Memetic Mutation: What happened when someone noticed that one of the scientists working on the Large Hadron Collider bore a resemblance to Gordon Freeman. The Internet ran with it and went so far as to send a care package of items Gordon would need to save us all once the activation of the collider opened a portal to Xen. The G-Man was spotted too, so you know we're all fucked.
Paranoia Fuel: Headcrabs are everywhere, especially when they leap out at you from vents when you don't have your flashlight on. Compounded when the sequel added poison and fast varieties of headcrab. An unofficial design principle for custom maps runs thus: "A headcrab in every vent is boring; a headcrab in one-fifth of the vents is terrifying."
Seinfeld Is Unfunny: Aw man, the first game suffers from this so hard today simply because everything it did was relentlessly copied by every single studio in the business. Modern gaming neophytes can have difficulty understanding how important it was, simply because they're very likely played a bunch of games previously which cribbed notes from what Half-Life did.
Scrappy Weapon: The Tripmines in the first game, the sub machine gun in the second. The tripmines were this because they were functionally useless since most enemies moved so fast, only being really useful on the last boss gargantua you face, on Xen. The sub machine gun in the second game seems powerful and fun to use at first, but later when the combine soldiers start coming in, it becomes painfully obvious that it is inaccurate and weak, not even scratching combine soldiers.
Half-Life 2 has "Lambda Locator" where you gotta find all 45 of the bonus stashes throughout the game. Looking for the last few will drive anyone crazy.
Half-Life 2's Episode 2 has some pretty nasty achievements.
"Little Rocket Man" for example, the lengths to which you have to go to get a garden gnome from the start of the game to the end of the game are obscene, especially during the car segment.
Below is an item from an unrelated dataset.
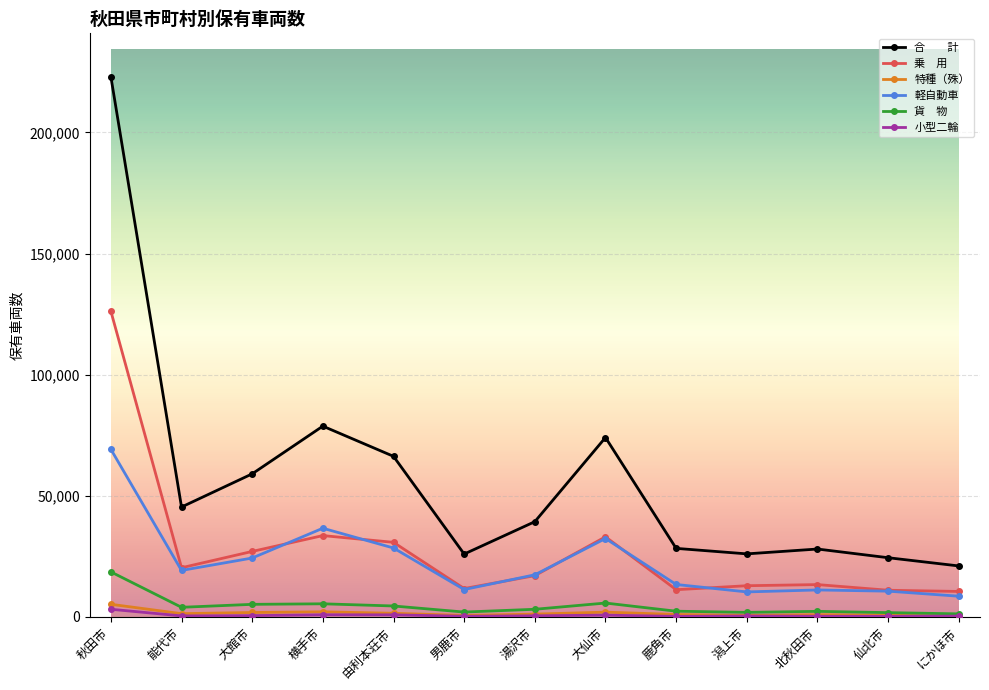

What position from the right is 能代市?

12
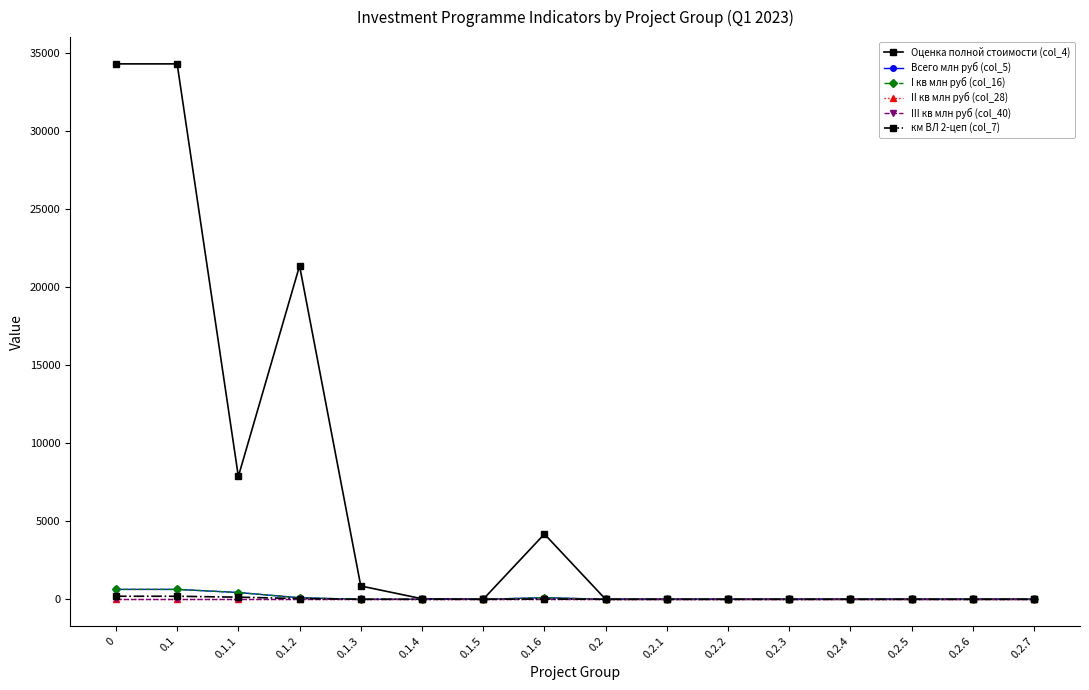

Is it true that Оценка полной стоимости (col_4) equals 35.9 at 0.1.4?

True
Even worse are "Get Some Grub" and "Neighborhood Watch." The former is hard because it requires you to kill each and every Antlion Grub in the game, which number more than 300, with some of them being very easy to miss. The latter is difficult because it requires you to complete the Boss Rush without losing any of the major structures. Completing the Boss Rush is difficult enough on its own, but with the extra challenge, it's nigh-impossible. To give some perspective, while 3% of everyone who owns Episode 2 on Steam have completed "Little Rocket Man," only 2.7% have earned "Neighborhood Watch," and a measly 1.7% have earned "Get Some Grub."
That One Boss: The Gonarch, which also doubles as That One Level. The same goes for the Nihilanth, and really, the entirety of Xen is "That One Level". The massed Striders you face at the end of Episode 2, as well. Hunters EVERYWHERE, Magnusson whingeing at you constantly and the Magnusson devices are just so easily prised off by Hunters: That One Level sandwiched right between a great game and a jaw-dropping ending. Gnnn.
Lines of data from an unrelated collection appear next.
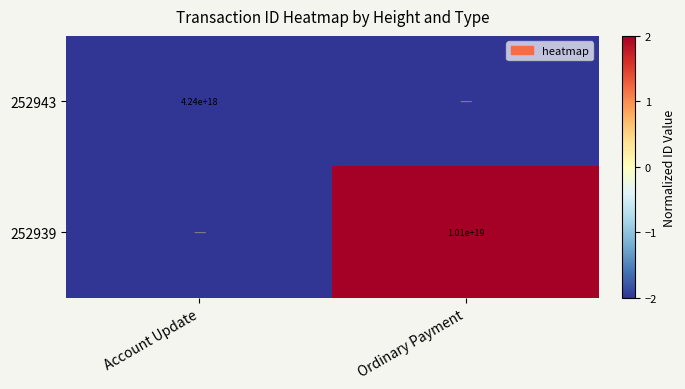

What is the smallest value displayed?

-2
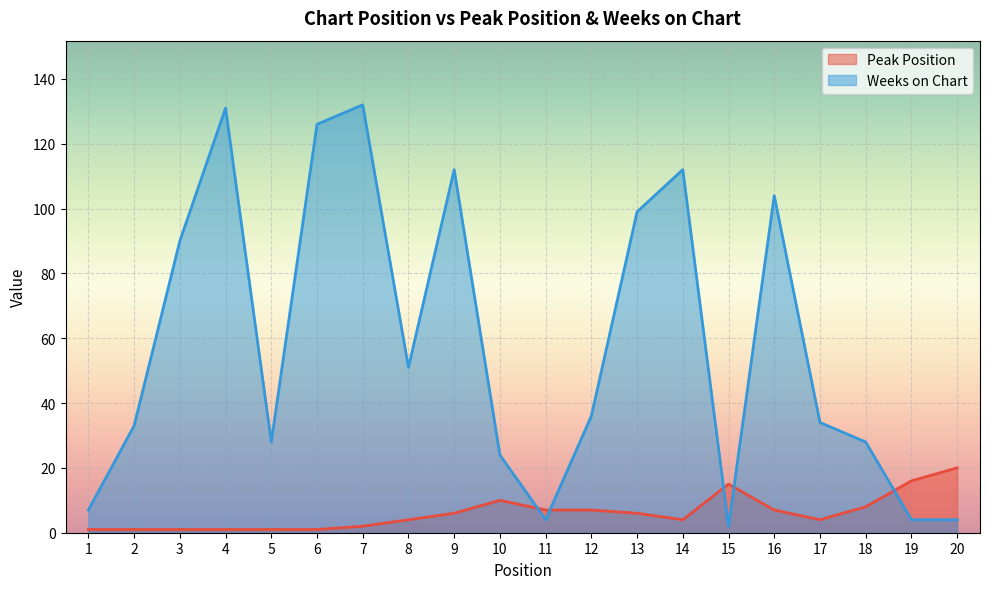

At how many categories does at least one series exceed 11?

18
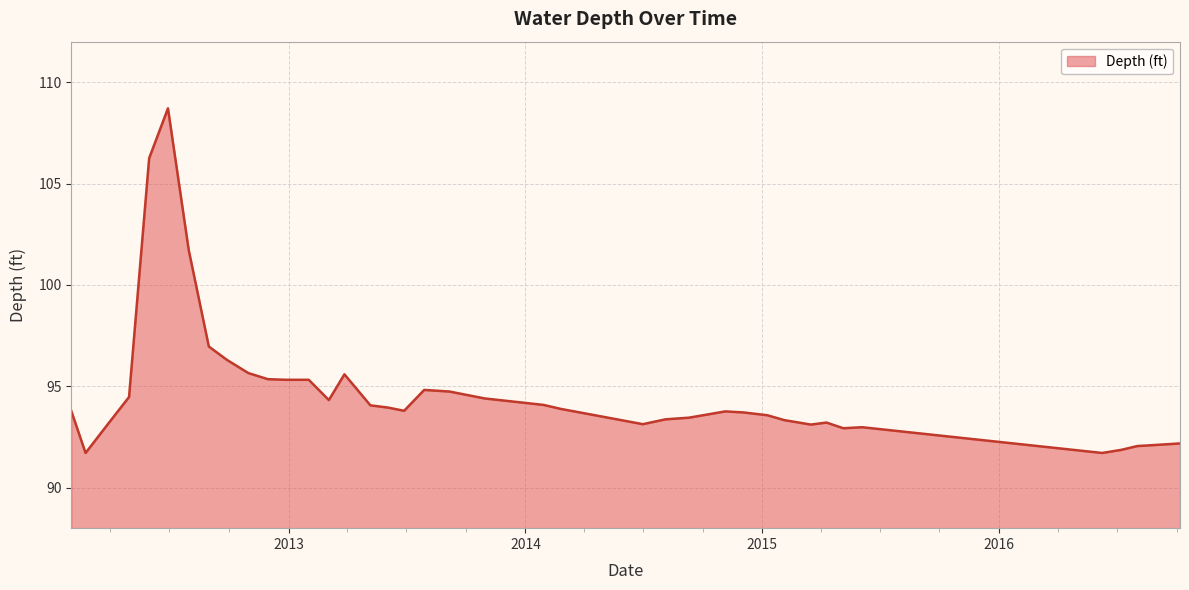

What is the greatest value displayed?

108.7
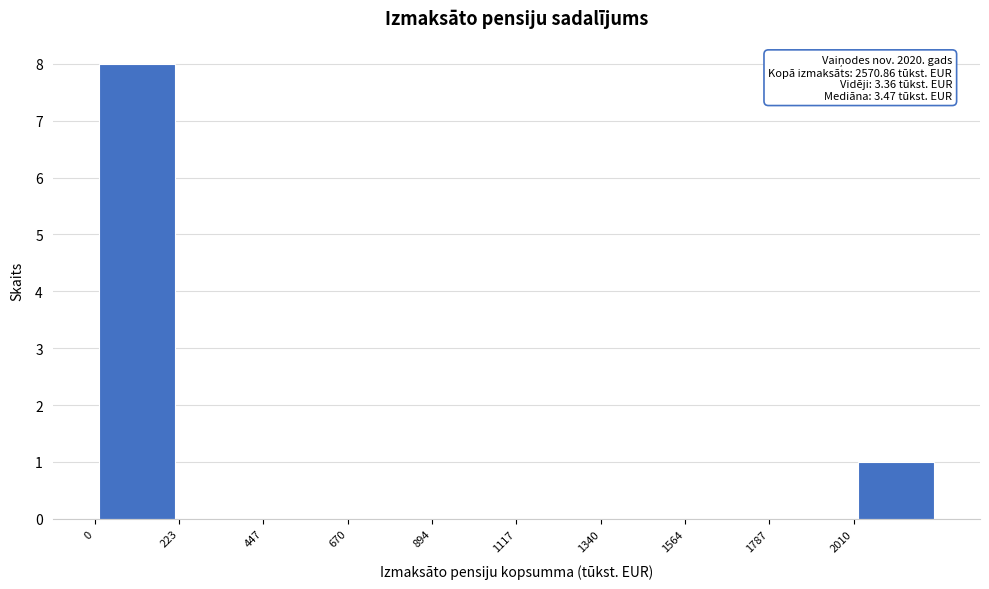

Over which range of the x-axis is the bar tallest?

0 to 200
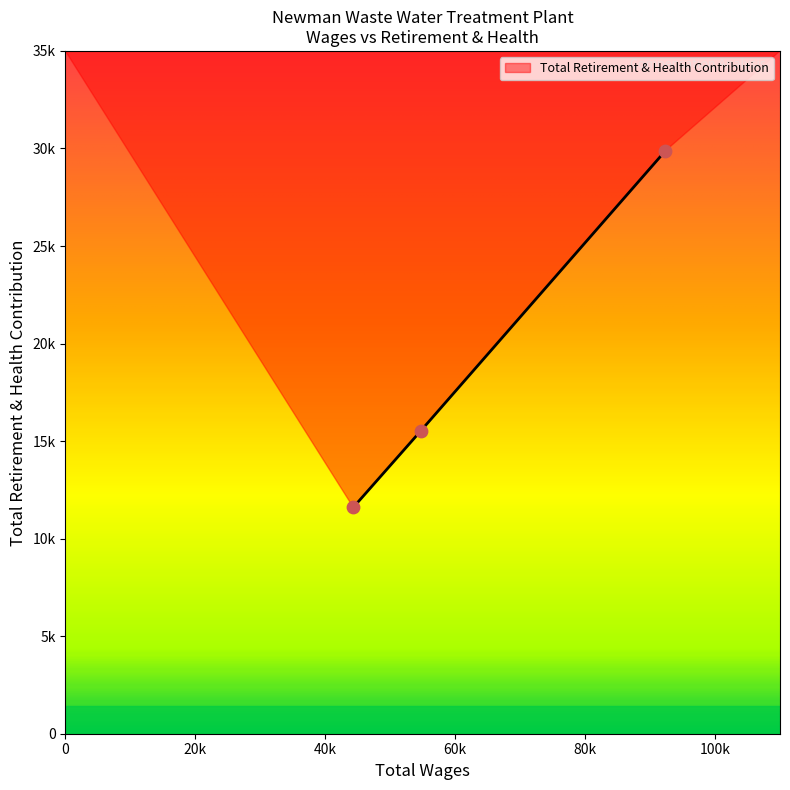

Does the chart have visible grid lines?

No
Striders go from being the symbol of unstoppable oppression, to Boss in Mook Clothing, to two-hit takedowns over the course of the Half-Life 2 games (by the end of Episode Two, their miniature counterparts are actually considerably more dangerous).
Averted in Episode One, where a single Strider at the end is deadly beyond measure.
The Combine could fit this. Considering they are a multiverse empire with technology far ahead of ours, sounds powerful, their biggest threat? An average joe with a crowbar, suddenly they sound way less powerful/intimidating.
In fact, the military forces of the Combine, which were able to defeat the entire combined military strength of all of Earth's nations in seven hours, end up losing to a bunch of resistance fighters with scavenged weapons and no access to air support, mechanized armor, or artillery.